Top of EXTRACTED RECORDS

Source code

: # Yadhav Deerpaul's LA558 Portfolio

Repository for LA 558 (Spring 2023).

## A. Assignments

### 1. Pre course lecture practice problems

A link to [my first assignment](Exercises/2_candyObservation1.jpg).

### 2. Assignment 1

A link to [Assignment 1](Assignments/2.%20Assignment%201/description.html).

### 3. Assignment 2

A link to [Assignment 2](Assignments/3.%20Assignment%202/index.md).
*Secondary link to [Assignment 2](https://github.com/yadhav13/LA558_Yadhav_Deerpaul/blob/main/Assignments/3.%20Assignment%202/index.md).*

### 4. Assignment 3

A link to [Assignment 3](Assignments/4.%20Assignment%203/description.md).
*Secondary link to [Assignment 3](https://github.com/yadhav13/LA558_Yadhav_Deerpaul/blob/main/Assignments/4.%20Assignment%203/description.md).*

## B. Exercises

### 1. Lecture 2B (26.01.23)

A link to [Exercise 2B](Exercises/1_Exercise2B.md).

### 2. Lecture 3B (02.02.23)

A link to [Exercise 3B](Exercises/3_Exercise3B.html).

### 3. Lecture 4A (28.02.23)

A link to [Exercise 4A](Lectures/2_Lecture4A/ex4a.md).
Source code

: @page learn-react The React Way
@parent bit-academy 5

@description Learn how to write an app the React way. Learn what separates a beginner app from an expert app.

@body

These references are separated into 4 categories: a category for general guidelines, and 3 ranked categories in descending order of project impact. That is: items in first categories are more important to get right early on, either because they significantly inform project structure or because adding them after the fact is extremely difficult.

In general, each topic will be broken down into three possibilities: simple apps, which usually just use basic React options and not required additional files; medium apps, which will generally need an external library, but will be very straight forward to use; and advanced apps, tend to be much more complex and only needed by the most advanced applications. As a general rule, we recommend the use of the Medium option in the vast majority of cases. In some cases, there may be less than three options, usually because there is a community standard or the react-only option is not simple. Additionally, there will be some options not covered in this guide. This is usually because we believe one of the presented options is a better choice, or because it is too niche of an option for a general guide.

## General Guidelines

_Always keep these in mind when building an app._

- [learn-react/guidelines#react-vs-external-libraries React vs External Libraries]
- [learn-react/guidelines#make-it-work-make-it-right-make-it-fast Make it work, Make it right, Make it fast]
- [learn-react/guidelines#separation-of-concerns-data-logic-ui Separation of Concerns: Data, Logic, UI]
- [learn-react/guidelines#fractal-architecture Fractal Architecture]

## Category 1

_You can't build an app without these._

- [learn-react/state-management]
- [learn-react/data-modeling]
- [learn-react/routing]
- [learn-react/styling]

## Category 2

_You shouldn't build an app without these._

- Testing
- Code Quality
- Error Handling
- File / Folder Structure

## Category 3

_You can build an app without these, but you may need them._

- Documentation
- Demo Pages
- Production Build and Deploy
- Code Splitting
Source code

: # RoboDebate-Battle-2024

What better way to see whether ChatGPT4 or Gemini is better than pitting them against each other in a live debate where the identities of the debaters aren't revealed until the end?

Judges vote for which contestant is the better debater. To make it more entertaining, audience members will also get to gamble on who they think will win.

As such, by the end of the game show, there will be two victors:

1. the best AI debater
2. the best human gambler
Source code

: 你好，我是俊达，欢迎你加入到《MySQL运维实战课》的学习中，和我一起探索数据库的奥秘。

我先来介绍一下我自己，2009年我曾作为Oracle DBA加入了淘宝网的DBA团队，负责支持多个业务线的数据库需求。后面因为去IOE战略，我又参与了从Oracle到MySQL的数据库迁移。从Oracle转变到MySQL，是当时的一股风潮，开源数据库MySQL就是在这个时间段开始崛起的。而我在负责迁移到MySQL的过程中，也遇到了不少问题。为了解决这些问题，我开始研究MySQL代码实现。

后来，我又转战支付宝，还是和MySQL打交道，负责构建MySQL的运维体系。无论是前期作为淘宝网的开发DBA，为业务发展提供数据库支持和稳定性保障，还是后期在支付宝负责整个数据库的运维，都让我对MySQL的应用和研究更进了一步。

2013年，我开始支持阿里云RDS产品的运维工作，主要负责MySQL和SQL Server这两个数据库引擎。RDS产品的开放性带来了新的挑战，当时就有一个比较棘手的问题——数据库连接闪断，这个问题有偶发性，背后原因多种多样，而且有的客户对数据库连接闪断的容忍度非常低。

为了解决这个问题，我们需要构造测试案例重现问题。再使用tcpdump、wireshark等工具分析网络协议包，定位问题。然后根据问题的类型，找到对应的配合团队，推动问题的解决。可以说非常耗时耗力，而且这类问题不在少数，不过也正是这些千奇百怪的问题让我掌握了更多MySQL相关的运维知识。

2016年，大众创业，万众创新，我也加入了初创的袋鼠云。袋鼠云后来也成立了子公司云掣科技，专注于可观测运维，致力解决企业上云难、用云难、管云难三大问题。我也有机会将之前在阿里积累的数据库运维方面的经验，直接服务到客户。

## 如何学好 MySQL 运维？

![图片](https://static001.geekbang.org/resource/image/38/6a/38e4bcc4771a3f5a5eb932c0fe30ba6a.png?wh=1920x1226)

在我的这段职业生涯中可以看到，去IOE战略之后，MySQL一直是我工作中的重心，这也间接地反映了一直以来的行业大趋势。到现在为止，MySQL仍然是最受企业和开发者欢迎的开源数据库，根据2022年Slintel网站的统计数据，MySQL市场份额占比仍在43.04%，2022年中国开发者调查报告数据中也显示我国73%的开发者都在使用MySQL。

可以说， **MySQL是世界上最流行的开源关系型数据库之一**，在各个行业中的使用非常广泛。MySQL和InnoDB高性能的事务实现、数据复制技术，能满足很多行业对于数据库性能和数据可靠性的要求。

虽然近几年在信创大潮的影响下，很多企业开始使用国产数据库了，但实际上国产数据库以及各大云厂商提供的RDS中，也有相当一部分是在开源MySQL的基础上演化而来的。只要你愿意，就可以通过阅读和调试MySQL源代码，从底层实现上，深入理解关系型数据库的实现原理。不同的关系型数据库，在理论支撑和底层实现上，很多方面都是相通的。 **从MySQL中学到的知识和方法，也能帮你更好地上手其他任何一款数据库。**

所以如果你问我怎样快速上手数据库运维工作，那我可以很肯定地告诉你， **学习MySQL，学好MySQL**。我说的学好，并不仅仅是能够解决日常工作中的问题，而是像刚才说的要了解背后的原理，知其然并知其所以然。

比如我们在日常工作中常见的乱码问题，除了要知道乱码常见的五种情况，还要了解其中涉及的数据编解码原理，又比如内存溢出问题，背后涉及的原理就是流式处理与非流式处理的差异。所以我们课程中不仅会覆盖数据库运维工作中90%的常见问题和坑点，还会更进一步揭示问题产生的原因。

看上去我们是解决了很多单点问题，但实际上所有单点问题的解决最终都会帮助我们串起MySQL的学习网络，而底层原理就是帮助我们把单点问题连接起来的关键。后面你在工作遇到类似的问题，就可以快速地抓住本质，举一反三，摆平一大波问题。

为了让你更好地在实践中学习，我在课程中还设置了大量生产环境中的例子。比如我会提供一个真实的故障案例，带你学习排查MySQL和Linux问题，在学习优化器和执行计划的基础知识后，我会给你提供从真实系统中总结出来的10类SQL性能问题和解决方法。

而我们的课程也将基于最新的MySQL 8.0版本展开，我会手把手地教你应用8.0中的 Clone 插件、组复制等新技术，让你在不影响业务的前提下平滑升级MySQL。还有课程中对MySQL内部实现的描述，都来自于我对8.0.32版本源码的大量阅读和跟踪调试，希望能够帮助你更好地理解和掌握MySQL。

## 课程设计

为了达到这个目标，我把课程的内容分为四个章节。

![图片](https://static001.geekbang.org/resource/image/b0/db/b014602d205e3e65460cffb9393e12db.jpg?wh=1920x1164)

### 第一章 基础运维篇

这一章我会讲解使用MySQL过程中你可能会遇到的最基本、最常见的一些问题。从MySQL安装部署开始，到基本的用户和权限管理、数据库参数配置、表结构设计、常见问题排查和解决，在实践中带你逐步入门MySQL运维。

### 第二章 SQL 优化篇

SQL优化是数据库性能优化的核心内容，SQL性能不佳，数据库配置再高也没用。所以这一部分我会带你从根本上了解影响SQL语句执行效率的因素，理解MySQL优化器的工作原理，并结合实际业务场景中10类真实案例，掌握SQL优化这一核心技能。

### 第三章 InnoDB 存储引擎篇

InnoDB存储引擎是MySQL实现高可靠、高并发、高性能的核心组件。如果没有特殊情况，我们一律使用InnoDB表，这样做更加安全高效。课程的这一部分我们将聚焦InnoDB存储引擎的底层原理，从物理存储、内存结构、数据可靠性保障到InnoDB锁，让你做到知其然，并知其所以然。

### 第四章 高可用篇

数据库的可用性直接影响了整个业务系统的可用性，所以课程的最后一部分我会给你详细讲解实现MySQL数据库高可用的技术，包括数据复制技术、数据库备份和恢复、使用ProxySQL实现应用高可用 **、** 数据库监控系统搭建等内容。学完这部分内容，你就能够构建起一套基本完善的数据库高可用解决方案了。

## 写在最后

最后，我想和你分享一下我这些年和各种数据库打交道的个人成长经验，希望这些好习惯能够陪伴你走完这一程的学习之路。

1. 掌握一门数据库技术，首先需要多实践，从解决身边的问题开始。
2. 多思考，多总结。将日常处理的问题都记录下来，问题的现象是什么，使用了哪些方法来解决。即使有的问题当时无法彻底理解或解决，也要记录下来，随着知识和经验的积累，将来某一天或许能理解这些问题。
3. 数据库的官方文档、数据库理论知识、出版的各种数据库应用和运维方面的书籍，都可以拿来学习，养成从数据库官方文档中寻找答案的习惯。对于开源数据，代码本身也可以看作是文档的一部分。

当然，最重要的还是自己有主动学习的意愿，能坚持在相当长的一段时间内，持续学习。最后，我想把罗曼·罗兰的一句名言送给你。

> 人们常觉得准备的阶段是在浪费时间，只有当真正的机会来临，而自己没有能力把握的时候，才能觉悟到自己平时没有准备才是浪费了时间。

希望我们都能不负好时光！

Bottom of EXTRACTED RECORDS

DIRECTIVE » Show all lines from the entries that hold "html".

SOLUTION »
A link to [Assignment 1](Assignments/2.%20Assignment%201/description.html).
A link to [Exercise 3B](Exercises/3_Exercise3B.html).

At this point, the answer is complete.